When management of a construction company pitches the idea of using BIM to its IT department, the conversation often starts the same way. “We need BIM — go buy us a box of software.” But the requirements are much more complicated than that, according to Benjamin Crosby, director of BIM and virtual design and construction (VDC) at W.G. Yates & Son Construction.
Crosby, who also provides BIM training and consulting services, laid out several strategies for BIM implementation for attendees at the Associated General Contractors of America’s IT Forum in Chicago this month, while debunking some common misconceptions.
“BIM is not one thing,” he said. Rather, there are many people, processes, phases and individual pieces of software involved, and the way these interact must be understood ahead of any investments.
Utilizing the GC’s role in BIM
A comprehensive BIM workflow requires a number of different software programs, according to Crosby, each with a unique function — authoring, analytics, file exchange, etc. BIM is the umbrella platform that brings them all together, he added, offering the analogy of an iPhone with 50 apps.
Before implementing troves of BIM software types, contractors must ask themselves what role they play in the grander scheme. Improved collaboration is at the top of the list of BIM’s benefits, but to capitalize on this, general contractors need to both understand what their responsibilities are during the BIM process and get architects, engineers and trade contractors on board. “Authoring software is generally what [management] wants you to go buy first, but ask your team first: ‘Should we really be building these models in the first place?'"

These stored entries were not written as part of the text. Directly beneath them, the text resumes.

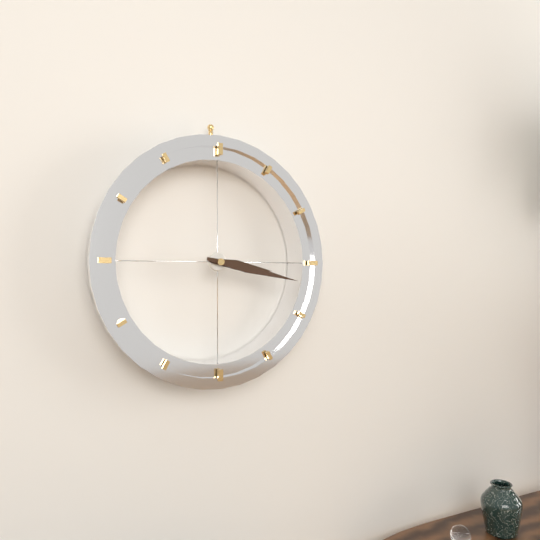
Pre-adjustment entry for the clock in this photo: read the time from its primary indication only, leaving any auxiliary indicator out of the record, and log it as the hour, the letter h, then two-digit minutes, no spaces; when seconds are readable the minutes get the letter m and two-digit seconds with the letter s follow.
3h17
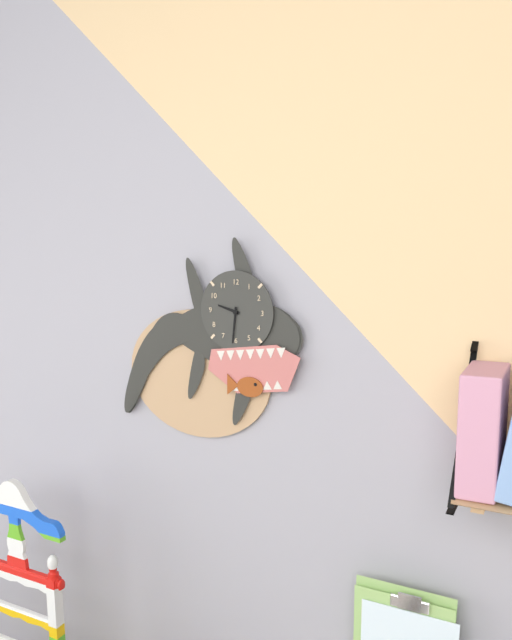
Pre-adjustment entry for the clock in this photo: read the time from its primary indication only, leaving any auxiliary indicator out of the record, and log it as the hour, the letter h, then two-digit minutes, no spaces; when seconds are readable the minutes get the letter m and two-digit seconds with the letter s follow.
9h31
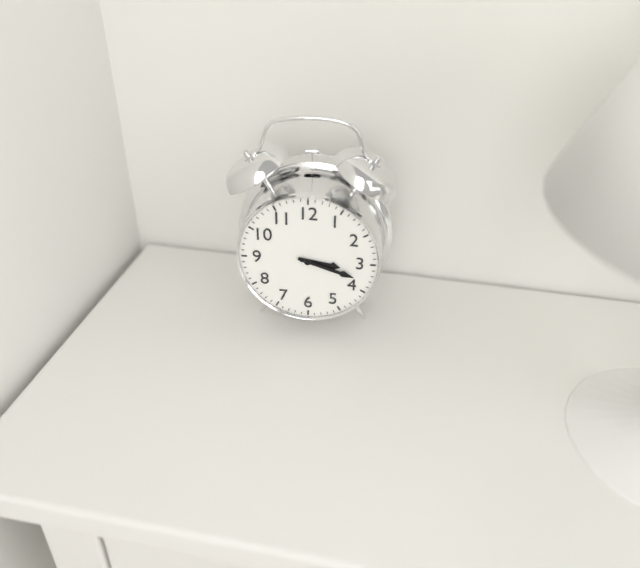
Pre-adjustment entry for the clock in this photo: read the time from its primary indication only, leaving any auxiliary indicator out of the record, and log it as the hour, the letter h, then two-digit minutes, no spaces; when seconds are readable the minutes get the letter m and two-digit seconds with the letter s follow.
3h18
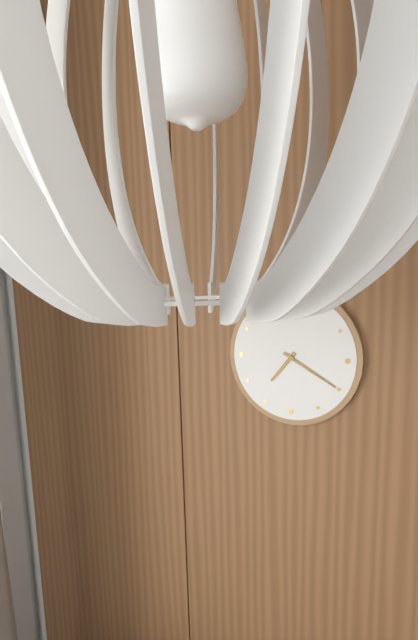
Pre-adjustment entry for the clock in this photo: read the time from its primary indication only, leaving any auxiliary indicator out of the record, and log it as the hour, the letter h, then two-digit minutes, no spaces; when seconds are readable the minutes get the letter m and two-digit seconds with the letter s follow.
7h20
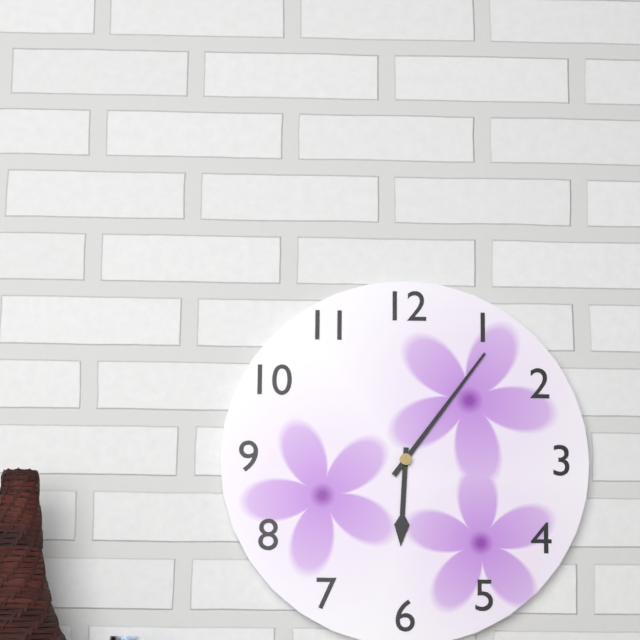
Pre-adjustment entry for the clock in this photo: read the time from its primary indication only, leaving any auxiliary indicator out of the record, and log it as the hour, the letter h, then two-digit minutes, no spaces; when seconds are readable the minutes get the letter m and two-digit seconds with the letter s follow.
6h06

It's a matter of whose ball the court is in at various stages of the building process, he continued. Architects and engineers typically use BIM in the authoring phase prior to contract approvals; general contractors provide models for any service they are self-performing, such as laying concrete; and trade contractors produce shop drawings for fabrication. These stakeholders are frequently passing files back and forth, and “the GC is generally responsible for the coordination,” Crosby said. This entails pulling all the files together into a federated model as well as running clash detection analysis.
“The idea is we want to have a model and set of drawings that perfectly match," he said. "You could overlay them and they are dead-on because someone is checking the model."
Setting up a BIM process
BIM is often touted as a “be-all, end-all” solution to eliminate miscommunication, construction errors and other project setbacks. But risks are still very much present, especially when a digital workflow is relatively new for the stakeholders involved. For this reason, Crosby emphasized the importance of a conversation around process.
General contractors need to designate someone to check the models coming in from the design team and trades to make sure the right information and level of detail is provided, the BIM director said. That person should also ensure that any changes scribbled onto drawings are reflected in the digital model, because BIM loses its value altogether when these documents diverge, he added. The last thing a GC wants is to hear that trades have fabricated from a model that had not yet been updated with the latest revisions.
Crosby hesitates to call BIM a “single source of truth” based on the number of contributors involved in the production of a federated model. While that model ends up being the central hub for finding project information, “your source of truth really ends up being … the person contractually responsible for providing that information,” he said. When moving between files, GCs need to be very careful that the files they upload from architects, engineers and trade contractors are unedited so that any flaws within are traced to the original source.
Developing use cases
Far from an out-of-the-box technology, BIM requires careful coordination between a host of plug-ins and functions. It never hurts for GCs to practice this coordination with small-scale case studies, according to Crosby. “Build a dog house. Build a tree fort,” he said. “Use it in some situation before everything’s on the line in a project.”
Once teams are deploying BIM on a larger scale, they can continue experimenting with emerging technologies like augmented reality and virtual reality.
AR is the end goal, Crosby said, allowing multiple individuals to walk through a project site while viewing and interacting with the BIM model. But so far, it’s only been demonstrated as a “test case,” he said. VR is a stepping stone to get there, and a highly impractical one at that. “VR is not ever going to be usable in the field because you can’t put a blindfold on somebody and tell them to walk around on a construction site,” Crosby said.
These technologies have a way to go before they can integrate with BIM in a user-friendly and practical way, but technology vendors are moving in the right direction, according to Crosby. He noted IrisVR’s beta integration between its design review platform Prospect and Autodesk’s Navisworks, which allows contractors to review 3D models from each discipline involved in a project.
“Augmented is the future,” Crosby said, and contractors can prepare for the roll-out by starting to get familiar with and invest in goggles, plug-ins, specs and other tech toys on the market.